Sure the above calculation works, but it’s the very model of inefficiency. It repeats the same darn expression seven times in a row. Using a simple Let implementation, we can instruct FileMaker to calculate the name of the current day once and keep that result on hand. The second line of the calculation below is where the magic happens. vToday = DayName ( Get ( CurrentDate ) ) tells FileMaker “Figure out the name of the current day and keep it handy for the rest of this calculation. Give it the shorthand ‘vToday’ so I can just type that wherever I want to use the name of the current day in this calculation.”

Let (
  
  vToday = DayName ( Get ( CurrentDate ) );

    Case (

      vToday = "Monday";
      "Macaroni!";

      vToday = "Tuesday";
      "Taquitos!";

      vToday = "Wednesday";
      "Waldorf Salad!";

      vToday = "Thursday";
      "Thumbprint Cookies!";

      vToday = "Friday";
      "Frozen Yogurt!";

      vToday = "Saturday";
      "Sangria!";

      vToday = "Sunday";
      "Grilled Cheese!";

      "What calendar are you using!?"

    ) // end Case
  
) // end Let

Using Let cuts the length of this calculation by about 120 characters and speeds it up a tiny bit by ensuring FileMaker only has to figure out the day name once and not up to seven times. It’s also a lot easier to maintain. Imagine that you had a typo in the expression used to determine the day. In the original calculation you have to fix the typo then update the other six places it appears. With the Let function, you just have to correct it in a single spot.
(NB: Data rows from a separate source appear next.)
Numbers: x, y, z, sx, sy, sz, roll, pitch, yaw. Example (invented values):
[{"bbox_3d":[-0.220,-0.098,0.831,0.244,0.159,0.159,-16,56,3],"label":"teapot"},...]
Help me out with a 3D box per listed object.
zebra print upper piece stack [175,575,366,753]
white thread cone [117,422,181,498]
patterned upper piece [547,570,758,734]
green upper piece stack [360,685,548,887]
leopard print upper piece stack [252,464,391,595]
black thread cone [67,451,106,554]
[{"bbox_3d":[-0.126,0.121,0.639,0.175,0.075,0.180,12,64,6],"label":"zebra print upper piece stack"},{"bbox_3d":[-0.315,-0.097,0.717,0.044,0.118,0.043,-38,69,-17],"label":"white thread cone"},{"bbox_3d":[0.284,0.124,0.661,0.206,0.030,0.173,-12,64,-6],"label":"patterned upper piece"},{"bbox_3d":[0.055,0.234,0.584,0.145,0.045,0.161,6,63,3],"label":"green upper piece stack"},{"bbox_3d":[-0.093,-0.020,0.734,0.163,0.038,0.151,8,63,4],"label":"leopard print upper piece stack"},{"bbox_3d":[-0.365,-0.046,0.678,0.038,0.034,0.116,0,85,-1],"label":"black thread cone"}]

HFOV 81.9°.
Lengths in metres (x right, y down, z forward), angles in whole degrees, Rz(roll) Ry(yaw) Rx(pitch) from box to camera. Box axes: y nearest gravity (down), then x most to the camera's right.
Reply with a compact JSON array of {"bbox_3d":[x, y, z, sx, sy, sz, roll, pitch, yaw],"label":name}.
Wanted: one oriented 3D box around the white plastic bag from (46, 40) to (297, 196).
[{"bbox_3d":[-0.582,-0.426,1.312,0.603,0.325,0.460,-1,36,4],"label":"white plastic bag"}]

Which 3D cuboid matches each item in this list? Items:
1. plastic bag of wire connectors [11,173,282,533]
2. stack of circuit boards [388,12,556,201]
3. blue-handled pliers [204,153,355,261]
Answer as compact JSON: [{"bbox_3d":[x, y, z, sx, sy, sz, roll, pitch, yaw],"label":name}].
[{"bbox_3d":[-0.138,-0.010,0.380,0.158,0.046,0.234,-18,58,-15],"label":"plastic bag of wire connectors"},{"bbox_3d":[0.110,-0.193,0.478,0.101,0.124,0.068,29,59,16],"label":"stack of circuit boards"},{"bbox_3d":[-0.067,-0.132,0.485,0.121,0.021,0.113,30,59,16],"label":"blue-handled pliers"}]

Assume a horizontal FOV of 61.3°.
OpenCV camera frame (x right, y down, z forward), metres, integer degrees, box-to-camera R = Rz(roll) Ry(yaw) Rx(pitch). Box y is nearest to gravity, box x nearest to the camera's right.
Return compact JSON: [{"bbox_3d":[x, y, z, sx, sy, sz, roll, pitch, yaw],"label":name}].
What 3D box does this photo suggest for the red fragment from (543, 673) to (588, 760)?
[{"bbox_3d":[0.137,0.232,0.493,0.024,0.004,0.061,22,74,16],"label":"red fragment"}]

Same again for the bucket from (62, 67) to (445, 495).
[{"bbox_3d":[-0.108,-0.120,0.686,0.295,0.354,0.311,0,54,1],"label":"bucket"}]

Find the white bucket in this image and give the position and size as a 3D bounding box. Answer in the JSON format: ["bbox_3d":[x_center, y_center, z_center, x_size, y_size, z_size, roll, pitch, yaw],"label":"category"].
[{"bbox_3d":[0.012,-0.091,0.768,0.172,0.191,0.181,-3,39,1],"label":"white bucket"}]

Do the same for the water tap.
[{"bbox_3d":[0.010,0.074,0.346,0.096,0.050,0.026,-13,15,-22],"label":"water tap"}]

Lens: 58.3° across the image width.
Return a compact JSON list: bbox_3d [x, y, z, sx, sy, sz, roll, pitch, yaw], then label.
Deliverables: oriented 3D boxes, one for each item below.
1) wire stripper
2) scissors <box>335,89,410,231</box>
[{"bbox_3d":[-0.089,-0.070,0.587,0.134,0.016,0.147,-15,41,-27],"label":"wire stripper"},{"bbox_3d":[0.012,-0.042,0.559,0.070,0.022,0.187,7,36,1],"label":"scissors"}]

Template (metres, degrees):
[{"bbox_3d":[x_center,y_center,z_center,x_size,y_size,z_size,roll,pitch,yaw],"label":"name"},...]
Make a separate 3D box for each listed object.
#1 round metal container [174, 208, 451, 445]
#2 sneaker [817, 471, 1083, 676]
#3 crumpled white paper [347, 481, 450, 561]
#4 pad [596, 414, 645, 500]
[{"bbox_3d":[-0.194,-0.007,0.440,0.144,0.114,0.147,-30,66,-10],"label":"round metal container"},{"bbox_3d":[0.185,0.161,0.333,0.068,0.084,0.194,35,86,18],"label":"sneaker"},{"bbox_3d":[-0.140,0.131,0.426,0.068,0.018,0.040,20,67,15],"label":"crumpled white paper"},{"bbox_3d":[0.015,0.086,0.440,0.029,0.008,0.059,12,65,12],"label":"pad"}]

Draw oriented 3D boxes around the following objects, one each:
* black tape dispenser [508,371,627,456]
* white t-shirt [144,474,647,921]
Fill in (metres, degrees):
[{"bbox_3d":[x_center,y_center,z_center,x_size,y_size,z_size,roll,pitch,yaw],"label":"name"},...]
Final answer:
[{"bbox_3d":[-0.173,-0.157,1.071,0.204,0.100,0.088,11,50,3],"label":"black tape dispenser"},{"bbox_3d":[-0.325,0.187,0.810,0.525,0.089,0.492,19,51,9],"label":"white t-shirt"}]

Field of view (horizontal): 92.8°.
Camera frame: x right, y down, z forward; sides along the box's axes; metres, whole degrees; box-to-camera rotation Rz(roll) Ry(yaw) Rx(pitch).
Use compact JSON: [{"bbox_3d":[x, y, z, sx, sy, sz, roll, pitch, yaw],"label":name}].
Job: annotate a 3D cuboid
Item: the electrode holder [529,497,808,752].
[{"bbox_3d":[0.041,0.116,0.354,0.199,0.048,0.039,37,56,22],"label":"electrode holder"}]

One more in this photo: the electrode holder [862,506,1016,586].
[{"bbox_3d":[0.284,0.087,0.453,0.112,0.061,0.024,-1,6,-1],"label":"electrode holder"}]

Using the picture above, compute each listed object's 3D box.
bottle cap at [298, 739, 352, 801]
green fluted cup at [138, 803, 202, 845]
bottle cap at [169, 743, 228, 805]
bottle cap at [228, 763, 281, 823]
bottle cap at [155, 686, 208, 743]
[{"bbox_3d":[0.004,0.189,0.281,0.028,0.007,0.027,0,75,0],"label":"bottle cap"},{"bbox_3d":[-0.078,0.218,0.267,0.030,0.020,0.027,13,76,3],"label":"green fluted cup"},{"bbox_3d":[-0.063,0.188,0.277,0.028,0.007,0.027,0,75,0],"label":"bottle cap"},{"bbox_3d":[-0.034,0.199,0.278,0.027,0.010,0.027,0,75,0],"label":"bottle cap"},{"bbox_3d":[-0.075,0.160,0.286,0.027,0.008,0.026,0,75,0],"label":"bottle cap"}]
You can choose to name your Let values almost anything you want. I chose “vToday” because Let values are basically calculation variables– the “v” stands for variable and “Today” is the descriptor. You’re free to adopt whatever convention (or lack thereof) you wish as long as you stay within FileMaker’s limitations. The name of a Let value can’t be the same as any field name, nor can it be the name of any existing function or any reserved words used in calculations such as “not” or “and”. Complete naming rules can be found in FileMaker’s on-screen help.

I haven’t shown you everything Let can do. For more uses check out FileMaker help, or <shameless plug> FileMaker Pro 13: The Missing Manual </shameless plug>.

 

This entry was posted in FileMaker 13, Function of the Week. Bookmark the permalink.

3 Responses to FM Function of the Week: Let

  1. MarcoB says:

    Your explanation is direct and easy to understand, thank you.

  2. Stuart Gripman says:

    Thanks for your kind words Marco.